Neither rain, nor heat, nor bumpy roads can stop Hardianty and Erwin from visiting the farmers they assist as part of the Rainforest Alliance and Olam International’s climate-smart cocoa project in South and Southeast Sulawesi, Indonesia. The program’s 12 trainers—all as motivated and energetic as Hardianty and Erwin—are key to reaching the program’s goals. "The value of this work matters more than the discomfort I face every day," said Hardianty, an effervescent young local woman who recently graduated from university (like many Indonesians, she goes by one name only). "Many farmers have become like family to me. I love to meet with them and share the knowledge I have."
In order to prepare the trainers for their field work, the Rainforest Alliance provides workshops in climate-smart agriculture (CSA) as well as a week-long "training of trainers" (TOT) session. Hands-on activities help trainers deepen their understanding of climate change processes, emissions caused by cocoa farming, and most importantly, the impacts that climate change can have on the cocoa system itself. Once information about these topics is shared, trainers learn strategies to address those challenges.

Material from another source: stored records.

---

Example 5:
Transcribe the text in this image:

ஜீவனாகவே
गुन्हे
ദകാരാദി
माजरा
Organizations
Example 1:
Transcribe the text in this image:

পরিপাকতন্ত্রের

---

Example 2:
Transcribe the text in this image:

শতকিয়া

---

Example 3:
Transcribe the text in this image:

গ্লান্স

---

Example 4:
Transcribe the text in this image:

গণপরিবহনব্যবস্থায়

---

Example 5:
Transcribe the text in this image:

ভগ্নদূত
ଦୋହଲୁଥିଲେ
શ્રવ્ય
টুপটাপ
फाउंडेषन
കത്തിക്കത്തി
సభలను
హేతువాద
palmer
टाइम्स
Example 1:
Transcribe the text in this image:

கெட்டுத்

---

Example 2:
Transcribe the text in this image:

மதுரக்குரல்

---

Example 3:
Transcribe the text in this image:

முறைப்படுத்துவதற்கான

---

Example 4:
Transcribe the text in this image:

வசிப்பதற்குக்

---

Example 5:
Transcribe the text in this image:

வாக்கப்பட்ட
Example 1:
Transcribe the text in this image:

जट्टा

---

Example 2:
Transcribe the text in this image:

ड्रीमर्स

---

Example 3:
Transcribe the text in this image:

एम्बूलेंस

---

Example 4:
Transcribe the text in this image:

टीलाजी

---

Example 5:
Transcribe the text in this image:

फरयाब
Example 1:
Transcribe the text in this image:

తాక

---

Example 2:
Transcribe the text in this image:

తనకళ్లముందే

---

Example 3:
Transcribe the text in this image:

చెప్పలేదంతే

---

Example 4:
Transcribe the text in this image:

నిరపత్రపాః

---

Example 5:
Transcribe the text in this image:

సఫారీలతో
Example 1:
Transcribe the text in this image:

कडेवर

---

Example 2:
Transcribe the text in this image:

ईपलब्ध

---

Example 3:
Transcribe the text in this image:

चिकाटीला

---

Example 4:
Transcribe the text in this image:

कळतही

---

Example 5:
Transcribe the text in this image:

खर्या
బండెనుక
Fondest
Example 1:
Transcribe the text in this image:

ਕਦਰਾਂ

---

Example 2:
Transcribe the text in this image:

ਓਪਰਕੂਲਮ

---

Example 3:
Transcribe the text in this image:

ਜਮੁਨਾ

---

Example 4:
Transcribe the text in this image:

In one activity, trainers were asked to write down their observations of climate patterns from the past few years compared to when they were kids. They were asked to speculate on the cause of these changes, before the Rainforest Alliance trainers provided a fuller explanation. In another activity, workshop leaders made a circle on the floor with tape to represent the Earth; participants then called out ways that we humans create greenhouse gas (GHG) emissions, tossing a cotton ball in the circle for each carbon dioxide-creating activity that occurred to them. Soon the “Earth” was covered in a thick blanket of cotton "GHG emissions." Finally, participants performed skits in which they took on roles of farmers, government officials, and cocoa bean buyers, all struggling with climate impacts. This activity aimed to raise the level of empathy and understanding trainers need to support the thousands of farmers they will eventually work with out in the field. The Rainforest Alliance staff remains in constant contact with the trainers to help monitor and support them during this exciting—and often challenging—phase of work.

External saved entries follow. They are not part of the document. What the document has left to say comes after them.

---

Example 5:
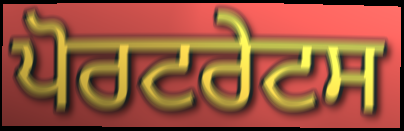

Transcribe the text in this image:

ਪੋਰਟਰੇਟਸ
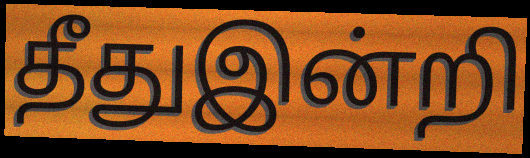
தீதுஇன்றி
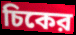
চিকের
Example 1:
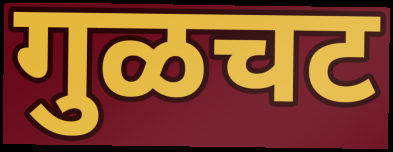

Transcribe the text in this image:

गुळचट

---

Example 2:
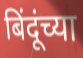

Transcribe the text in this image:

बिंदूंच्या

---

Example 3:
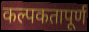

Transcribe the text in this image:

कल्पकतापूर्ण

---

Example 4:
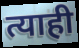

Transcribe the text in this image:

त्याही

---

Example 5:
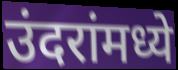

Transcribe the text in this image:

उंदरांमध्ये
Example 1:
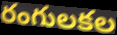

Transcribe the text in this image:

రంగులకల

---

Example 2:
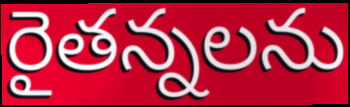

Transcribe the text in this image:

రైతన్నలను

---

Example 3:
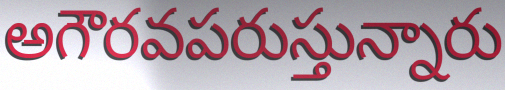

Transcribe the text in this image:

అగౌరవపరుస్తున్నారు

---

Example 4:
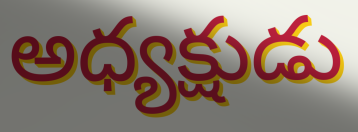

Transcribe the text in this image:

అధ్యక్షుడు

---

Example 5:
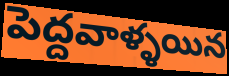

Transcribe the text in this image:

పెద్దవాళ్ళయిన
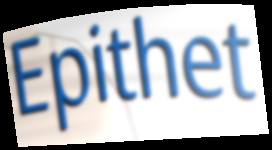
Epithet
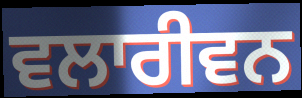
ਵਲਾਰੀਵਨ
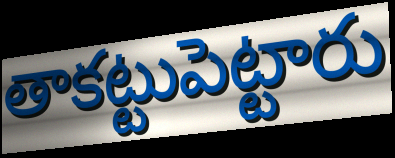
తాకట్టుపెట్టారు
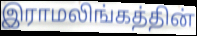
இராமலிங்கத்தின்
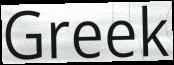
Greek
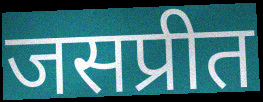
जसप्रीत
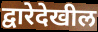
द्वारेदेखील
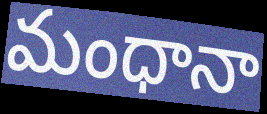
మంధానా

Once out in the field, Hardianty and Erwin quickly learned that they had to be patient, as many farmers want quick fixes to increase their yields, and don’t yet know much about climate change. These young trainers also learned to be creative about sharing information with some of the smallholders who speak only a local language. But Hardianty and Erwin also built strong bonds with farmers, staying late into the evening to get to know the cocoa growers and their families.
Erwin noted how rewarding the field work is—and how important it is to be flexible and work with farmers to arrive at the best solutions to any given challenge. "I like to try something, testing to see which method I got from the training is working and which one is not, and sometimes try something new. If it works, farmers benefit and make all of us proud. When farmers succeed, other farmers imitate them."